Comecei, ontem, um curso de Contos Literários. Para ser sincero não sei ao certo porque estou fazendo isso. Um colega de classe me perguntou isso mesmo: "por que você está aqui?" Me surpreendi com minha própria resposta natural: "estou escrevendo um livro e me bateu um bloqueio criativo infernal", isso está em parte correto. A parte correta é o bloqueio, a incorreta é o "me bateu", não "bateu" nada, eu sou um bloqueio ambulante.

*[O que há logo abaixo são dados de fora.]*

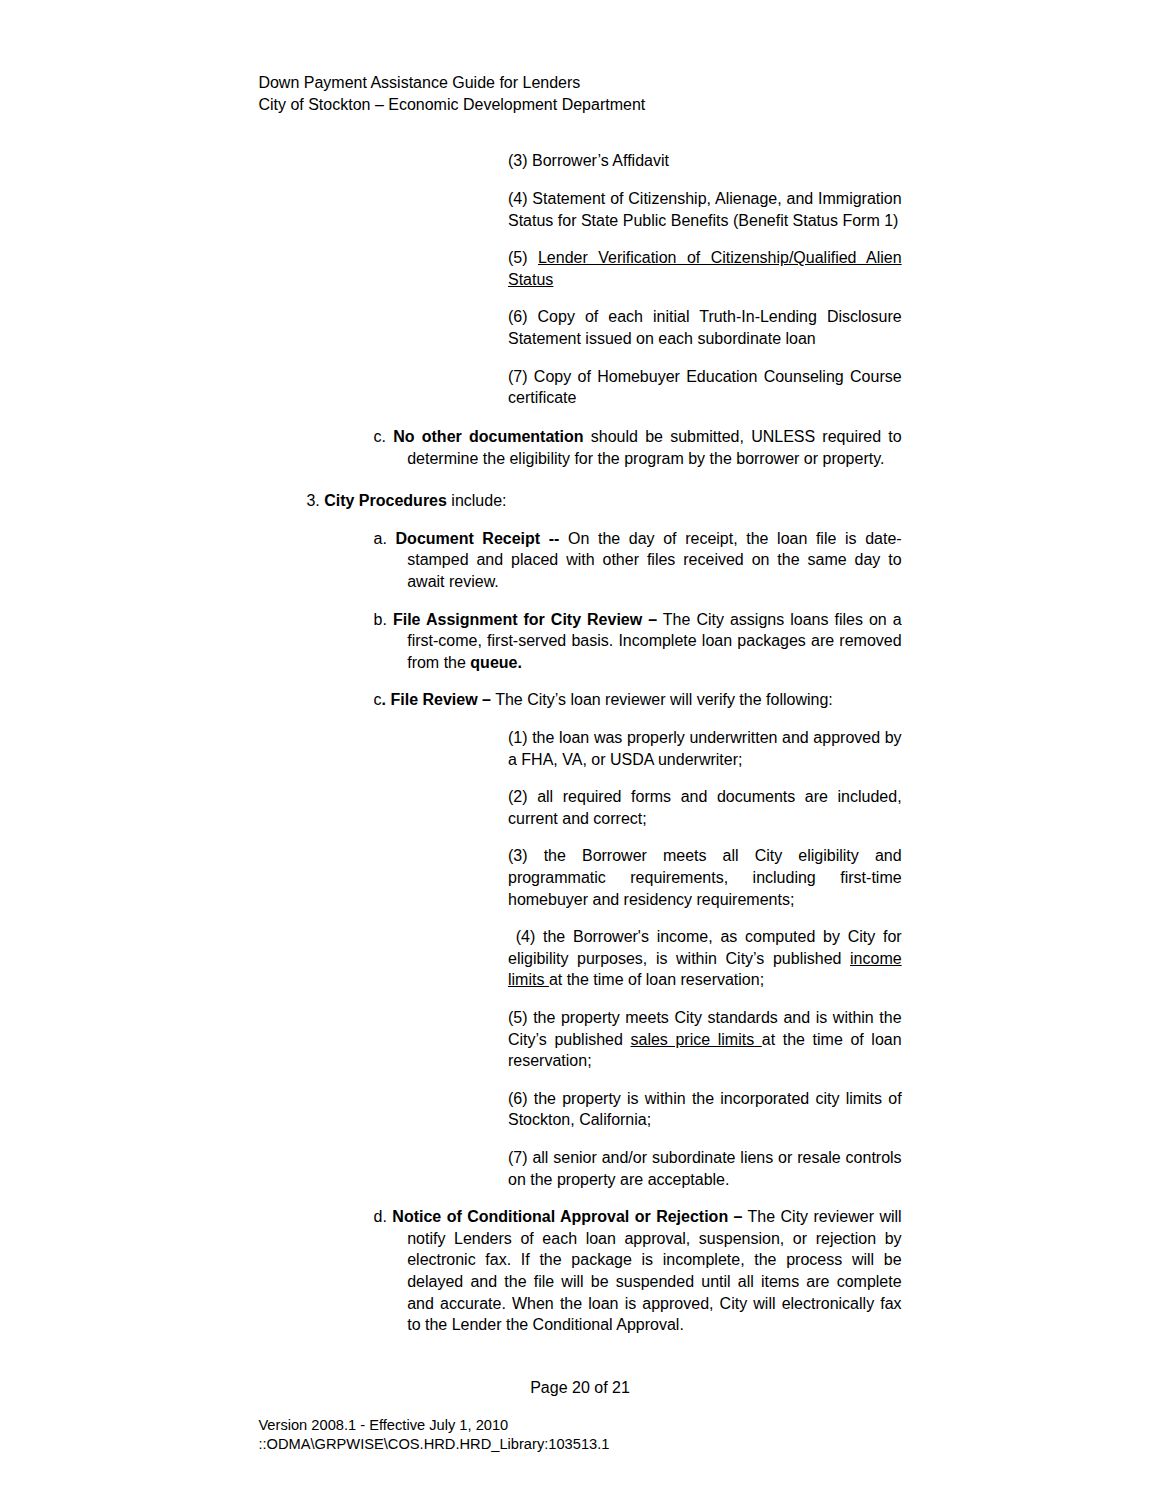Down Payment Assistance Guide for Lenders
City of Stockton – Economic Development Department
(3) Borrower’s Affidavit
(4) Statement of Citizenship, Alienage, and Immigration Status for State Public Benefits (Benefit Status Form 1)
(5) Lender Verification of Citizenship/Qualified Alien Status
(6) Copy of each initial Truth-In-Lending Disclosure Statement issued on each subordinate loan
(7) Copy of Homebuyer Education Counseling Course certificate
c. No other documentation should be submitted, UNLESS required to determine the eligibility for the program by the borrower or property.
3. City Procedures include:
a. Document Receipt -- On the day of receipt, the loan file is date-stamped and placed with other files received on the same day to await review.
b. File Assignment for City Review – The City assigns loans files on a first-come, first-served basis. Incomplete loan packages are removed from the queue.
c. File Review – The City’s loan reviewer will verify the following:
(1) the loan was properly underwritten and approved by a FHA, VA, or USDA underwriter;
(2) all required forms and documents are included, current and correct;
(3) the Borrower meets all City eligibility and programmatic requirements, including first-time homebuyer and residency requirements;
(4) the Borrower's income, as computed by City for eligibility purposes, is within City’s published income limits at the time of loan reservation;
(5) the property meets City standards and is within the City’s published sales price limits at the time of loan reservation;
(6) the property is within the incorporated city limits of Stockton, California;
(7) all senior and/or subordinate liens or resale controls on the property are acceptable.
d. Notice of Conditional Approval or Rejection – The City reviewer will notify Lenders of each loan approval, suspension, or rejection by electronic fax. If the package is incomplete, the process will be delayed and the file will be suspended until all items are complete and accurate. When the loan is approved, City will electronically fax to the Lender the Conditional Approval.
Page 20 of 21
Version 2008.1 - Effective July 1, 2010
::ODMA\GRPWISE\COS.HRD.HRD_Library:103513.1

A aula? Uma punhetação infernal sobre análises literárias e etimológicas. "Mas não estamos aqui para escrever?" Vai saber... De qualquer forma, ontem foi o primeiro "exercício literário". Escrever um conto "enrolado" sobre: um homem com um pescoço muito grande e um chapéu mole, que entrou em um ônibus muito apertado. Depois de um tempo ele conseguiu um assento livre. No mesmo dia vê-se o mesmo homem em uma praça conversando com outro, quando o segundo lhe aponta que o pescoçudo teria perdido um botão do casaco.
Eis a minha versão:
Revolvendo as brumas da sociedade contemporânea
Ou
Crítica pura do empirismo multipopulacional
Pouco se sabe, ou nada, sobre o destino, ponto ou parada que cabe a cada homem, ou não-homem, que trafega pelas linhas congestionadas da vivência empírica - alguns podem conclamá-la mística - que transitamos.
Tomemos como exemplo o senhor que adentra ao recinto móvel, transportador de (pré) conceitos, no qual me encontro. A estatura deste ser bípede é contradita por sua postura subserviente. Ostenta um chapéu gasto, acredito, por seus pensamentos pouco viris. É mole. O que em uma girafa é considerada como qualidade evolutiva, diriam darwinistas (logo execrados pelos criacionistas), ao sujeito foi atribuído como sendo um colóquio raso, uma piada divina que nem ele mesmo entende.
- Êta busão arretado de gente! - exclamou, tentando, com pouco, ou nenhum, sucesso conquistar seu singelo espaço. O uno é coletivizado enquanto entroncamentos metafísicos como "por que eu", "por que aqui" e "por que não saí mais cedo do boteco" se debatem, assim como os últimos suspiros de Deus sob o julgo carrancudo - e por que não "bigodudo" - de Nietzsche.
A massa segue em frente, acima, abaixo, adentro, afora, até que uma revelação "epifânica" se mostra aos olhos esclerosados do viajante. Um assento livre. As janelas da alma lhe denunciam o súbito desejo onírico de individualidade. Sentar é preciso, mesmo sob a imprecisão do desenrolar vivencial.
Como um sonho, a viagem passa, os músculos relaxam e as pernas retesam. Mas, o que seria o relaxamento físico contra a opressão filial proposta pela mente carregada? Nada? Tudo? Passa-se meu ponto.
Caminhando por uma comuna pública, pensando sobre o bípede oprimido, perfeito espécime dos anos maquinados, automatizados, brota-me à frente tal figura novamente - ou eu que me apareci à sua percepção?
- Rapá, do teu casaco lhe sobra um buraco - afirma-lhe um opositor.
A expressão facial do sujeito descrito até o momento denuncia-lhe a cobiça, a falta de algo que lhe pertencia, ou algo que pertencia a ele e o perdeu, dentre os devaneios semióticos, simbólicos, envoltos no cotidiano.
Penso: seria o botão de seu casaco o emblema perdido de sua humanidade, ou somos apenas portas casas para este objeto arguto? Sabe-se lá.